Look through the data below and work out how many lines hold "Quản"; state only the number.

(Transcribed page contents)
↓↓↓

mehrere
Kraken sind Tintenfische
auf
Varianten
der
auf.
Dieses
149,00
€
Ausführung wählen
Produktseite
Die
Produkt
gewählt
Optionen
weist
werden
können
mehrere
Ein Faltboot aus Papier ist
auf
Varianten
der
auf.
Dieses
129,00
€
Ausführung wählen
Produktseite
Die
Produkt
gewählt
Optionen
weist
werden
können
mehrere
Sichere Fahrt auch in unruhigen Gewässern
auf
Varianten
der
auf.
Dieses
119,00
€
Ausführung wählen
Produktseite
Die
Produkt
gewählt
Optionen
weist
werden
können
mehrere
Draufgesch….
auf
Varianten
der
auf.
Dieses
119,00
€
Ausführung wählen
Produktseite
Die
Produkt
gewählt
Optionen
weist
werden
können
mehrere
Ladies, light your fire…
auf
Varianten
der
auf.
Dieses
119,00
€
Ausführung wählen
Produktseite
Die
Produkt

↑↑↑
↓↓↓

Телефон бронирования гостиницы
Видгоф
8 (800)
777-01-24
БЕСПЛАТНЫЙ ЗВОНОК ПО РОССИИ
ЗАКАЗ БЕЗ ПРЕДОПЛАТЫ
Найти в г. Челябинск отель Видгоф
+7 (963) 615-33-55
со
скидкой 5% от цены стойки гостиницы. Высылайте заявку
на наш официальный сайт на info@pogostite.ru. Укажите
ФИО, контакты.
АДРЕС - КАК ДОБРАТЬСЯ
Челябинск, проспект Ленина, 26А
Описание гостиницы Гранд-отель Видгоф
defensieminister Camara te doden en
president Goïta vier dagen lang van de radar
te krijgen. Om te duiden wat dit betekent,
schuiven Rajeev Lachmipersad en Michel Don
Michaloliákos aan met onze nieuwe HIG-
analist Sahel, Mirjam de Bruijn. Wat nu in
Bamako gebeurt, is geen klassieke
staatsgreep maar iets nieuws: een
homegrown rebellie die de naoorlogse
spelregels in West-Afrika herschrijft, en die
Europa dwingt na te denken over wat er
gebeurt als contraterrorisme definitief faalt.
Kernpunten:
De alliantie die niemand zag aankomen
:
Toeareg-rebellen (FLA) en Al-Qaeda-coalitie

↑↑↑
↓↓↓

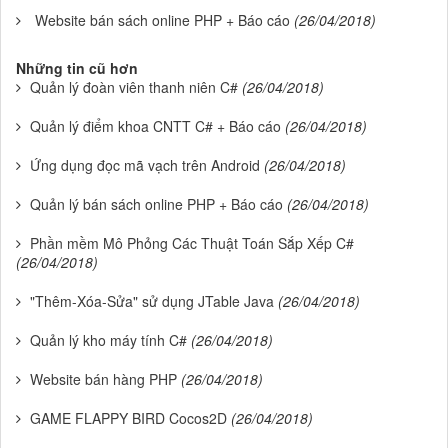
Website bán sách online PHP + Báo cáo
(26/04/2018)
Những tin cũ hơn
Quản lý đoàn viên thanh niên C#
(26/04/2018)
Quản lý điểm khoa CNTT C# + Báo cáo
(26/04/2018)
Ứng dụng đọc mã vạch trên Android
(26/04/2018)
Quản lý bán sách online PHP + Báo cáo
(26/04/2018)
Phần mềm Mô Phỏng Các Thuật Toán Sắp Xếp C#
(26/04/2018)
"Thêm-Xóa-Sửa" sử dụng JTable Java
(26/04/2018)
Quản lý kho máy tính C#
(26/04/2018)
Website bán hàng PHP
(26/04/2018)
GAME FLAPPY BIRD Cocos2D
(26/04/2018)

↑↑↑

## Written solution
4